Unter dem Strich ist die Entscheidung des VG Berlin begrüßenswert. Sie zeigt auf, dass Deutschland Konsequenzen aus dem Urteil des EuGH ziehen muss und keine Länder als »sicher« deklarieren darf, in denen Teile des Staatsgebiets unsicher sind. Das bedeutet, dass die Regierung nicht nur Georgien, sondern auch Moldau, das aufgrund der abtrünnigen Region Transnistrien ebenfalls nur in Teilen »sicher« ist, von der Liste streichen muss.
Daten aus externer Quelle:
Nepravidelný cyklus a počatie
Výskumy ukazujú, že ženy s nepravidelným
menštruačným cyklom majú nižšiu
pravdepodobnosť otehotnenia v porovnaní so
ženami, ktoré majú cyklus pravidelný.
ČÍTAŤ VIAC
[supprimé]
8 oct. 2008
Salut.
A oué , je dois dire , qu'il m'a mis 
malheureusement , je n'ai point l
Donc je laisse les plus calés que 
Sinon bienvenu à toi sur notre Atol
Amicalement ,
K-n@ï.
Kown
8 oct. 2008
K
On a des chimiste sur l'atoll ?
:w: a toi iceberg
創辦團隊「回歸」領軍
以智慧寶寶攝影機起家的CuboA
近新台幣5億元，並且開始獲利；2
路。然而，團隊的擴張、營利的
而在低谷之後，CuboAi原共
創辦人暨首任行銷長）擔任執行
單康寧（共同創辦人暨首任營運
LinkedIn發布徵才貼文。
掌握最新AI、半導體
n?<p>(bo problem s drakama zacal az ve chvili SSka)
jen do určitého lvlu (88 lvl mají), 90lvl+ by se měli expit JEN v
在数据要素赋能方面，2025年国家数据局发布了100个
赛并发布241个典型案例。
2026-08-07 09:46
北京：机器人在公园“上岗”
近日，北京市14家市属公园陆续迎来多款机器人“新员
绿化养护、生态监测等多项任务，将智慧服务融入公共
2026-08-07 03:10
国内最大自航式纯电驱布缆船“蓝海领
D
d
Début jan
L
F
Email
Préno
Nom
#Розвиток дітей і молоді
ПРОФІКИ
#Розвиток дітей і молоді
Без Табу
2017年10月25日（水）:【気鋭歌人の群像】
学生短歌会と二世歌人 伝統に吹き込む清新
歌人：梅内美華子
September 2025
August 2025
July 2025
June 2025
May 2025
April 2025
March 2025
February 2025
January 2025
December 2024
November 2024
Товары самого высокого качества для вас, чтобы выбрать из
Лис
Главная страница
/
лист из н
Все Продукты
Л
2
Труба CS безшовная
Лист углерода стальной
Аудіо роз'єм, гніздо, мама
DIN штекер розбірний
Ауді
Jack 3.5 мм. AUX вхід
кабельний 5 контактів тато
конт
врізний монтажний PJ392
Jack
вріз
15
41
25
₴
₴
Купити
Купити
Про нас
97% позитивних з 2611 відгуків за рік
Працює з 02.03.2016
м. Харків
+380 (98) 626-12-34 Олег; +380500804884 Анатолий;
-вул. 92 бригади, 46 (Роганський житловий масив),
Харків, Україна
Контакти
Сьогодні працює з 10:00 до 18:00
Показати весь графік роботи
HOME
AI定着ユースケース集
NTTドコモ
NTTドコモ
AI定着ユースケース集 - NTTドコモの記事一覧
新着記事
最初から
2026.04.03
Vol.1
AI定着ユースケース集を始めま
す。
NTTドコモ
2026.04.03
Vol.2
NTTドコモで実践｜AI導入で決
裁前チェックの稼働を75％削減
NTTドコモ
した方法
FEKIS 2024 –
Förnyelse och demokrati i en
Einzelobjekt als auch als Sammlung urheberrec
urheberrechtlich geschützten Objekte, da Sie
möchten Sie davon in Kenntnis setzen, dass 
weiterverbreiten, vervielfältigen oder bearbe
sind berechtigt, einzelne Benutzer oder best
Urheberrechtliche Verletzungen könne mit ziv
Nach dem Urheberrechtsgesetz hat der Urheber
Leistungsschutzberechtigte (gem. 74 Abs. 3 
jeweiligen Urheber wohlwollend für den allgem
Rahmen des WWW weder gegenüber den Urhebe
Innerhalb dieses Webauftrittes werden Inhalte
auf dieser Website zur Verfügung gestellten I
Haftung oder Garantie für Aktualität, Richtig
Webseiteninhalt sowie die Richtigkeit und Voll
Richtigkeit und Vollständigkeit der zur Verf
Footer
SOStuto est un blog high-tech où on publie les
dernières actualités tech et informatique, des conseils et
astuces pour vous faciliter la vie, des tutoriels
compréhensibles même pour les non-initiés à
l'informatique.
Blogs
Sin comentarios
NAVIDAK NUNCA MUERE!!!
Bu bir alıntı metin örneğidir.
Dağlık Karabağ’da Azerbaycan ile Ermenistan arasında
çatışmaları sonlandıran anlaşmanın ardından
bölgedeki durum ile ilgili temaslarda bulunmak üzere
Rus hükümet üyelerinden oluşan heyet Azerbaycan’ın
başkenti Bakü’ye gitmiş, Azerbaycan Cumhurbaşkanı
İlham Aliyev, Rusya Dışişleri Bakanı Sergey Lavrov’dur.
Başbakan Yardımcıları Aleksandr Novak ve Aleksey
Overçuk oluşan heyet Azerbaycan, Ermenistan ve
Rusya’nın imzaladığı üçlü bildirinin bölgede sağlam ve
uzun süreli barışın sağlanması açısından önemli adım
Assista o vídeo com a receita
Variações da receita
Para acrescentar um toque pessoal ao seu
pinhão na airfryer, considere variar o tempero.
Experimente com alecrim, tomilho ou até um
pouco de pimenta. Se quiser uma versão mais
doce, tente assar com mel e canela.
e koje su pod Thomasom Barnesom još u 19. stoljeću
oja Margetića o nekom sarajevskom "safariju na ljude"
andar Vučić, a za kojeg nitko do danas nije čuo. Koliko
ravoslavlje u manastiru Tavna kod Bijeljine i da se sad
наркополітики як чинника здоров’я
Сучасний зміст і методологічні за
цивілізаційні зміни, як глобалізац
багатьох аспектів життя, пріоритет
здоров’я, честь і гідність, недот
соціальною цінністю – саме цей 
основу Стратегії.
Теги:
Anders als von Union und SPD geplant, wird die Liste »sicherer« Herkunftsstaaten also zunächst nicht länger, sondern kürzer – vorausgesetzt, die Parteien beabsichtigen, sich an geltendes Recht zu halten.
PRO ASYL kritisiert grundsätzlich das Konzept der »sicheren Herkunftsstaaten«, das in der Regel dem Einzelfall nicht gerecht wird, denn politische Situationen verändern sich kontinuierlich und sind für unterschiedliche gesellschaftliche Gruppen völlig heterogen. In einem aktuellen Schattenbericht zu Albanien, Bosnien-Herzegowina, Kosovo, Montenegro, Nordmazedonien und Serbien kommt PRO ASYL zu dem Ergebnis, dass das Konzept in diesen Ländern die Realitäten vor Ort verkennt. Das Gleiche gilt wie vorliegend beschrieben für Georgien, ebenso für Moldau, wo die Region Transnistrien von Russland kontrolliert wird und die Situation von Rom*nja zum Teil existenzbedrohend ist.